## PROBLEM TO WORK ON
Rewrite the following lines as a numbered list, omitting any blank lines.

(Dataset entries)
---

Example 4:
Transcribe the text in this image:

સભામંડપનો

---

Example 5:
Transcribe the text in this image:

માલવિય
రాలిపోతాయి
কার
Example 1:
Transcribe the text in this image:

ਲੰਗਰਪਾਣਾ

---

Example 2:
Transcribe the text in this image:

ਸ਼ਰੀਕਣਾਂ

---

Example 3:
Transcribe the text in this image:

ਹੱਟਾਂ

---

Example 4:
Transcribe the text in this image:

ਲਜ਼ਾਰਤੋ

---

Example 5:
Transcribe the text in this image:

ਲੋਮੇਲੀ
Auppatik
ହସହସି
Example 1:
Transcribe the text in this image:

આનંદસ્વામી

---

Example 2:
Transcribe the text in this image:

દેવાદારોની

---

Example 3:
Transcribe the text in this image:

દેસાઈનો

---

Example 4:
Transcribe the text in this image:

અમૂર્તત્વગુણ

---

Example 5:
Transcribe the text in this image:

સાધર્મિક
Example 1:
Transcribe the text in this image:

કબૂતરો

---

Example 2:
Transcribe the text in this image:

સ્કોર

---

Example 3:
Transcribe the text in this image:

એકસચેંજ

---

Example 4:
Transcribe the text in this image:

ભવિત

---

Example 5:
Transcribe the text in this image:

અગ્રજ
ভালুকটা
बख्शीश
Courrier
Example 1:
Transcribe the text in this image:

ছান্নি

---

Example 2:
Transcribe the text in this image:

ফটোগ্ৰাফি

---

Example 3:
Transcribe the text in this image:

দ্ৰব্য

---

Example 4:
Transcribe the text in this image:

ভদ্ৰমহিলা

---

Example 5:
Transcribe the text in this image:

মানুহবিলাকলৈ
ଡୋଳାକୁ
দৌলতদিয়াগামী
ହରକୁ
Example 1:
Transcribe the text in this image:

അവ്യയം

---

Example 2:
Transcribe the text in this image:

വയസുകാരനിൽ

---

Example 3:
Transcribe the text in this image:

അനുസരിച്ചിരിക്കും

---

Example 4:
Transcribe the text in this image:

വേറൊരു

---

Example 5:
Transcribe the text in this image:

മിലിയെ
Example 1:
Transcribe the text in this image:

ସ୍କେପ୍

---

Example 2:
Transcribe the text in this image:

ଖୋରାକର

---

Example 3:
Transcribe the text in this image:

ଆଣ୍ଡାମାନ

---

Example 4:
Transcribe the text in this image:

## EXERCISE ANSWER
1. ---
2. Example 4:
3. Transcribe the text in this image:
4. સભામંડપનો
5. ---
6. Example 5:
7. Transcribe the text in this image:
8. માલવિય
9. రాలిపోతాయి
10. কার
11. Example 1:
12. Transcribe the text in this image:
13. ਲੰਗਰਪਾਣਾ
14. ---
15. Example 2:
16. Transcribe the text in this image:
17. ਸ਼ਰੀਕਣਾਂ
18. ---
19. Example 3:
20. Transcribe the text in this image:
21. ਹੱਟਾਂ
22. ---
23. Example 4:
24. Transcribe the text in this image:
25. ਲਜ਼ਾਰਤੋ
26. ---
27. Example 5:
28. Transcribe the text in this image:
29. ਲੋਮੇਲੀ
30. Auppatik
31. ହସହସି
32. Example 1:
33. Transcribe the text in this image:
34. આનંદસ્વામી
35. ---
36. Example 2:
37. Transcribe the text in this image:
38. દેવાદારોની
39. ---
40. Example 3:
41. Transcribe the text in this image:
42. દેસાઈનો
43. ---
44. Example 4:
45. Transcribe the text in this image:
46. અમૂર્તત્વગુણ
47. ---
48. Example 5:
49. Transcribe the text in this image:
50. સાધર્મિક
51. Example 1:
52. Transcribe the text in this image:
53. કબૂતરો
54. ---
55. Example 2:
56. Transcribe the text in this image:
57. સ્કોર
58. ---
59. Example 3:
60. Transcribe the text in this image:
61. એકસચેંજ
62. ---
63. Example 4:
64. Transcribe the text in this image:
65. ભવિત
66. ---
67. Example 5:
68. Transcribe the text in this image:
69. અગ્રજ
70. ভালুকটা
71. बख्शीश
72. Courrier
73. Example 1:
74. Transcribe the text in this image:
75. ছান্নি
76. ---
77. Example 2:
78. Transcribe the text in this image:
79. ফটোগ্ৰাফি
80. ---
81. Example 3:
82. Transcribe the text in this image:
83. দ্ৰব্য
84. ---
85. Example 4:
86. Transcribe the text in this image:
87. ভদ্ৰমহিলা
88. ---
89. Example 5:
90. Transcribe the text in this image:
91. মানুহবিলাকলৈ
92. ଡୋଳାକୁ
93. দৌলতদিয়াগামী
94. ହରକୁ
95. Example 1:
96. Transcribe the text in this image:
97. അവ്യയം
98. ---
99. Example 2:
100. Transcribe the text in this image:
101. വയസുകാരനിൽ
102. ---
103. Example 3:
104. Transcribe the text in this image:
105. അനുസരിച്ചിരിക്കും
106. ---
107. Example 4:
108. Transcribe the text in this image:
109. വേറൊരു
110. ---
111. Example 5:
112. Transcribe the text in this image:
113. മിലിയെ
114. Example 1:
115. Transcribe the text in this image:
116. ସ୍କେପ୍
117. ---
118. Example 2:
119. Transcribe the text in this image:
120. ଖୋରାକର
121. ---
122. Example 3:
123. Transcribe the text in this image:
124. ଆଣ୍ଡାମାନ
125. ---
126. Example 4:
127. Transcribe the text in this image:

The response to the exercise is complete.